The resistance of the nichrome wire at a higher temperature was higher than the resistance at a lower temperature. This is because the resistance of the nichrome wire increases with increasing temperature.

(b) The change in the temperature is given by the following expression:

\(\Delta T=T-T_{\mathrm{o}}\)

Here, the carbon rod was initially at temperature. When its resistance was recorded, the final temperature is \(\mathrm{T}\). Substitute 00 C for \(T_{\mathrm{o}}\) and \(25.80 \mathrm{C}\) for \(\mathrm{T}\) in the above expression.

$$ \begin{aligned} \Delta T=&\left(25.8^{\circ} \mathrm{C}\right)-\left(0^{\circ} \mathrm{C}\right) \\ &=25.8^{\circ} \mathrm{C} \end{aligned} $$

The positive change in the temperature means that the temperature of the carbon rod is increased.

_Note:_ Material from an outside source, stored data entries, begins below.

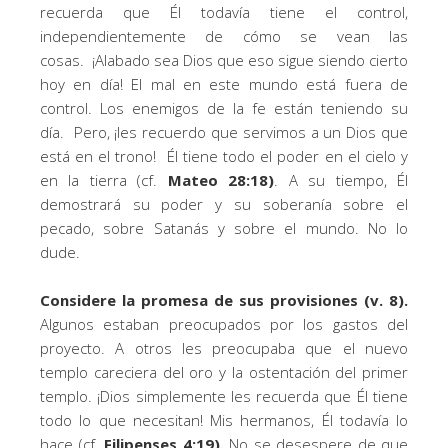
recuerda que Él todavía tiene el control,
independientemente de cómo se vean las
cosas. ¡Alabado sea Dios que eso sigue siendo cierto
hoy en día! El mal en este mundo está fuera de
control. Los enemigos de la fe están teniendo su
día. Pero, ¡les recuerdo que servimos a un Dios que
está en el trono! Él tiene todo el poder en el cielo y
en la tierra (cf.
Mateo 28:18)
. A su tiempo, Él
demostrará su poder y su soberanía sobre el
pecado, sobre Satanás y sobre el mundo. No lo
dude.
Considere la promesa de sus provisiones (v. 8).
Algunos estaban preocupados por los gastos del
proyecto. A otros les preocupaba que el nuevo
templo careciera del oro y la ostentación del primer
templo. ¡Dios simplemente les recuerda que Él tiene
todo lo que necesitan! Mis hermanos, Él todavía lo
hace (cf.
Filipenses 4:19).
No se desespere de que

The expression for the temperature coefficient \((\alpha)\) of resistance of any material is given as follows:

\(R=R_{\mathrm{o}}\left(1+\alpha\left(T-T_{\mathrm{o}}\right)\right)\)

Substitute \(-5.0 \times 10^{-4} /{ }^{\circ} \mathrm{C}\) for \(\alpha, 25.8^{\circ} \mathrm{C}\) for \(\left(T-T_{\mathrm{o}}\right)\), and \(0.016 \Omega\) for \(R_{\mathrm{o}}\) in the above expression.

$$ \begin{array}{c} R=(0.016 \Omega)\left(1+\left(-5.0 \times 10^{-4} /{ }^{\circ} \mathrm{C}\right)\left(25.8^{\circ} \mathrm{C}\right)\right) \\ =1.57 \times 10^{-2} \Omega \end{array} $$

The resistance of the carbon rod at a higher temperature was lower than the resistance at a lower temperature. The resistance of the carbon rod decreases with increasing temperature.

Part a The resistance of nichrome wire at \(0^{\circ} \mathrm{C}\) is \(99.54 \Omega\).

Part b The resistance of the carbon rod at \(25.8^{\circ} \mathrm{C}\) is \(1.57 \times 10^{-2} \Omega\).